(Stored records)
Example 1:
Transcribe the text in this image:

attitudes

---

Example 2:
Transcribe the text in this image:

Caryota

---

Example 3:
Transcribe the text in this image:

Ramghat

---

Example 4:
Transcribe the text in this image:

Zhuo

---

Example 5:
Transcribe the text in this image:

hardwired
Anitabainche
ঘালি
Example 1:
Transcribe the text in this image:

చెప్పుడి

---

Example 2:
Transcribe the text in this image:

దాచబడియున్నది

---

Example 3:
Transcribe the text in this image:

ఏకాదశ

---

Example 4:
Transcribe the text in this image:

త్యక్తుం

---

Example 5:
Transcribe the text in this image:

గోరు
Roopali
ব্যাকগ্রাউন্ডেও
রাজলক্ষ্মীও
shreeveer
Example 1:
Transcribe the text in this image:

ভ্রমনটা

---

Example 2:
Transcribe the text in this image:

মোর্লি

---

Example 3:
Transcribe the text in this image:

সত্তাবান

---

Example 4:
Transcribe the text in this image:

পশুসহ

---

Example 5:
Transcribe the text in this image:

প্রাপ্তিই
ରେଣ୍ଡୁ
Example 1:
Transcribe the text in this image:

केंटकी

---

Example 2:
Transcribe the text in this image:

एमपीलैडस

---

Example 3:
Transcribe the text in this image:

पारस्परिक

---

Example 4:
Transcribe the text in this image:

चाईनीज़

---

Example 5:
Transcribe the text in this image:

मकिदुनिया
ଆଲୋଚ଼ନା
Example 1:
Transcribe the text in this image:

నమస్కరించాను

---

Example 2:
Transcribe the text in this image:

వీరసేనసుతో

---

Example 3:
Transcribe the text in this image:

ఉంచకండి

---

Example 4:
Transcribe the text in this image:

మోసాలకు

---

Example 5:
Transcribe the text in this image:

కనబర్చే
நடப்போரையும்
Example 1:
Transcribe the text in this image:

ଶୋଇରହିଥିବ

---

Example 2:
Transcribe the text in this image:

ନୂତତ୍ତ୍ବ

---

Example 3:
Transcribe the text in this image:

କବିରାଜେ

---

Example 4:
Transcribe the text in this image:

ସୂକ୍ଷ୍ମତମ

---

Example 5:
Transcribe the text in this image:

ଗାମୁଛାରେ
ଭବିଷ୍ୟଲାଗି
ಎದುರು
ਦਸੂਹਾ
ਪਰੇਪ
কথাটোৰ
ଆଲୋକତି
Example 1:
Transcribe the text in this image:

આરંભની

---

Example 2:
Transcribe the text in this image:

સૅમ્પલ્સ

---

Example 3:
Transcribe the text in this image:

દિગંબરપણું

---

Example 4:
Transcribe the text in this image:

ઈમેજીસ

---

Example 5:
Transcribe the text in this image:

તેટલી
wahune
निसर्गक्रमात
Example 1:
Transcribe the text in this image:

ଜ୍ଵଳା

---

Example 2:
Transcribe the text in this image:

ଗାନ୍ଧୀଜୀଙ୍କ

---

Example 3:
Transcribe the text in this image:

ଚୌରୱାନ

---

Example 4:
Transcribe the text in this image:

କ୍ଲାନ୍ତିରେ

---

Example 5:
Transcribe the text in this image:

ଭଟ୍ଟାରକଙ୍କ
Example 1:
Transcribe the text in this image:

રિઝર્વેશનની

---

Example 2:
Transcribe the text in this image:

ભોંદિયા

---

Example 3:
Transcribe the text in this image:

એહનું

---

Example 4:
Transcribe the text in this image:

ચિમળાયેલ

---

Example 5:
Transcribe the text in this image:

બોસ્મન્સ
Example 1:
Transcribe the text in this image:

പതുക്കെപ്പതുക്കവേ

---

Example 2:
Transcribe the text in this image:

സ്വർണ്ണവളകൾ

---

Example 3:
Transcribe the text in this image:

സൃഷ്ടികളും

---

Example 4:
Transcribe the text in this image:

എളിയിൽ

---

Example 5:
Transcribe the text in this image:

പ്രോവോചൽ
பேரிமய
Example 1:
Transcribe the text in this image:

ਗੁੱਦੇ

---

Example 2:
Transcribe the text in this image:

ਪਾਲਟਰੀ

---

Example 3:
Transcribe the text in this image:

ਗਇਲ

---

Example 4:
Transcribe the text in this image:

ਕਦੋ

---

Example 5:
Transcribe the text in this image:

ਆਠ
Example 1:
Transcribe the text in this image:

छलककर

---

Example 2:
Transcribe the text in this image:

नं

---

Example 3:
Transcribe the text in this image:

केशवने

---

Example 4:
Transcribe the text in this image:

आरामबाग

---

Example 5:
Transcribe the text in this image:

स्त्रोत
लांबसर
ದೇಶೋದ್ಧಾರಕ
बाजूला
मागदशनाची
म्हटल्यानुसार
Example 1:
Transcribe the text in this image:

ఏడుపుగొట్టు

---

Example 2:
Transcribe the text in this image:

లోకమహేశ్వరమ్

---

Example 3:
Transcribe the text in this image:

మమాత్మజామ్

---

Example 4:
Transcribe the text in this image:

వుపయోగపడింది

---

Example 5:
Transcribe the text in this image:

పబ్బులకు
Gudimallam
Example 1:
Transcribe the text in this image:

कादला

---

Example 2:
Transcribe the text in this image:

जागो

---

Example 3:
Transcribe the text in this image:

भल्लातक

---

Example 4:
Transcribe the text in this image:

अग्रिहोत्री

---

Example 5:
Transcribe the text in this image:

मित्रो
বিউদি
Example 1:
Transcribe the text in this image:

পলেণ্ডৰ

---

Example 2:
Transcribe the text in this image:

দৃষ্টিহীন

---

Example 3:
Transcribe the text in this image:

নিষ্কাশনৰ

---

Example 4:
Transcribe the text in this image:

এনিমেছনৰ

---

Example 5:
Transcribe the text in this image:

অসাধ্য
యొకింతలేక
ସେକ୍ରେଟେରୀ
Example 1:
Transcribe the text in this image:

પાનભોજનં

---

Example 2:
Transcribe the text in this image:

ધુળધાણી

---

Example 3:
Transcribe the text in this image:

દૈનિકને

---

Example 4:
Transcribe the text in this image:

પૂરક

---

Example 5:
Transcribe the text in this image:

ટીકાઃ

SHORT EXERCISE: Starting at the beginning of the items and going on through the line with "నమస్కరించాను", swap "Transcribe" for "Write out" everywhere and write those lines out again with nothing else changed.

FINAL RESULT:
Example 1:
Write out the text in this image:

attitudes

---

Example 2:
Write out the text in this image:

Caryota

---

Example 3:
Write out the text in this image:

Ramghat

---

Example 4:
Write out the text in this image:

Zhuo

---

Example 5:
Write out the text in this image:

hardwired
Anitabainche
ঘালি
Example 1:
Write out the text in this image:

చెప్పుడి

---

Example 2:
Write out the text in this image:

దాచబడియున్నది

---

Example 3:
Write out the text in this image:

ఏకాదశ

---

Example 4:
Write out the text in this image:

త్యక్తుం

---

Example 5:
Write out the text in this image:

గోరు
Roopali
ব্যাকগ্রাউন্ডেও
রাজলক্ষ্মীও
shreeveer
Example 1:
Write out the text in this image:

ভ্রমনটা

---

Example 2:
Write out the text in this image:

মোর্লি

---

Example 3:
Write out the text in this image:

সত্তাবান

---

Example 4:
Write out the text in this image:

পশুসহ

---

Example 5:
Write out the text in this image:

প্রাপ্তিই
ରେଣ୍ଡୁ
Example 1:
Write out the text in this image:

केंटकी

---

Example 2:
Write out the text in this image:

एमपीलैडस

---

Example 3:
Write out the text in this image:

पारस्परिक

---

Example 4:
Write out the text in this image:

चाईनीज़

---

Example 5:
Write out the text in this image:

मकिदुनिया
ଆଲୋଚ଼ନା
Example 1:
Write out the text in this image:

నమస్కరించాను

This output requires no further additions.